Aggregate Function

What Is an Aggregate Function?

An aggregate function is a mathematical computation involving a range of values that results in just a single value expressing the significance of the accumulated data it is derived from. Aggregate functions are often used to derive descriptive statistics.

Aggregate functions are often used in databases, spreadsheets, and statistical software packages now common in the workplace. Aggregate functions are used extensively in economics and finance to provide key numbers that represent economic health or market performance.

Key Takeaways

  • Aggregate functions deliver a single number to represent a larger data set. The numbers being used may themselves be products of aggregate functions.
  • Many descriptive statistics are the result of aggregate functions.
  • Economists use the outputs of data aggregation to plot changes over time and project future trends.
  • The models created out of aggregated data can be used to influence policy and business decisions.

Understanding Aggregate Function

The aggregate function simply refers to the calculations performed on a data set to get a single number that accurately represents the underlying data. The use of computers has improved how these calculations are performed, allowing aggregate functions to produce results very quickly and even adjust weightings based on the confidence the user has in the data. Thanks to computers, aggregate functions can handle ever larger and more complex data sets.

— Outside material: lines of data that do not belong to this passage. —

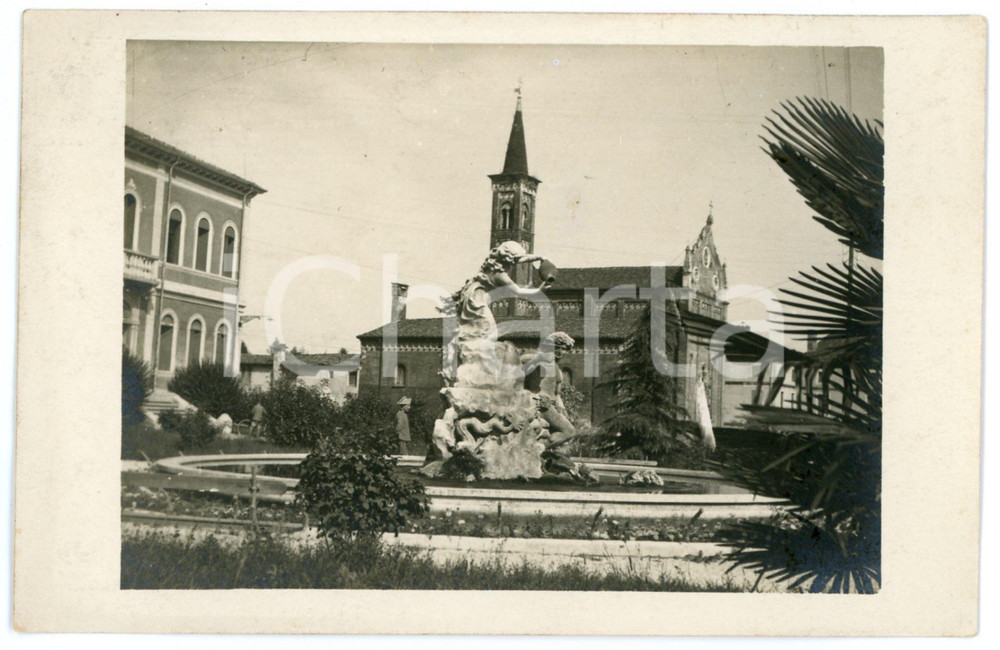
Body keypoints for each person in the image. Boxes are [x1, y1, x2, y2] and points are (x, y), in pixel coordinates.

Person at [442, 241, 554, 382]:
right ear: (508, 259)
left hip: (473, 295)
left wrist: (539, 257)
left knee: (480, 333)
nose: (516, 263)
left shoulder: (492, 263)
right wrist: (540, 290)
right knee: (490, 332)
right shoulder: (500, 276)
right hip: (477, 301)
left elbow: (520, 259)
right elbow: (519, 292)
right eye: (514, 260)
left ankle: (477, 362)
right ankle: (481, 366)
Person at [520, 332, 577, 447]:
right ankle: (538, 449)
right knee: (569, 431)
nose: (564, 353)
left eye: (565, 350)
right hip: (540, 404)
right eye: (562, 349)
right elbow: (521, 365)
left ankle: (539, 448)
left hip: (550, 405)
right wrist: (540, 357)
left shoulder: (557, 370)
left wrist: (562, 409)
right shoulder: (537, 359)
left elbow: (557, 394)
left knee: (567, 432)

Some common aggregate functions include:

  • Average (also called arithmetic mean)
  • Count
  • Maximum
  • Minimum
  • Range
  • NaNmean (the mean ignoring NaN values, also known as "nil" or "null")
  • Median
  • Mode
  • Sum

Aggregate Functions in Economic Modelling

The mathematics for aggregate functions can be quite simple, such as finding the average gross domestic product (GDP) growth for the U.S. over the last 10 years. Given a list of GDP figures, which itself is a product of an aggregate function on a data set, you would find the difference year to year and then sum up the differences and divide by 10. The math is doable with pencil and paper, but imagine trying to do that calculation for a data set containing GDP figures for every country in the world. In this case, an excel sheet greatly reduces the processing time and a programmatic solution like modeling software is even better. This type of processing power has greatly helped economists in performing suites of aggregate functions on massive data sets.

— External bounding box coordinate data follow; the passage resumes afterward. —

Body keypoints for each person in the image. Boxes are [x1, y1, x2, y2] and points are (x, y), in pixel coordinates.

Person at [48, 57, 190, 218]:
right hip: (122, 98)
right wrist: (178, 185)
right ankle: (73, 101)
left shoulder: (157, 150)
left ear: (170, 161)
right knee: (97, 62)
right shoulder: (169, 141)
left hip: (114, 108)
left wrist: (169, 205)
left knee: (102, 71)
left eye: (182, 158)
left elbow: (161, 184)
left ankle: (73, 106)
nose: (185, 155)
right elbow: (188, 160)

Econometrics and other fields within the discipline use aggregate functions daily, and they sometimes recognize that in the name of the resulting figure. Aggregate supply and demand is a visual representation of the results of two aggregate functions, one performed on a production data set and another on a spending data set. The aggregate demand curve is produced out of a similar spending data set and shows the aggregate number of the subsets plotted over a period to produce a curve showing changes over the time series. This type of visualization or modeling helps show the current state of the economy and can be used to inform real-world policy and business decisions.

Aggregate Functions in Business

Obviously, there are many aggregate functions in business—aggregate costs, aggregate income, aggregate hours, and so on. That said, one of the more interesting ways the aggregation function is used in finance is in modeling aggregate risk.

Financial institutions, in particular, are required to provide easily understood summaries of their exposure. This means summarizing their particular counterparty risks as well as the aggregate value at risk. The calculations used to come up with these numbers must accurately reflect risks that themselves are probabilities based on data sets.

With a high level of complexity, a sunny assumption in the wrong place can undermine the whole model. This exact problem played a role in the fallout around the Lehman Brothers collapse.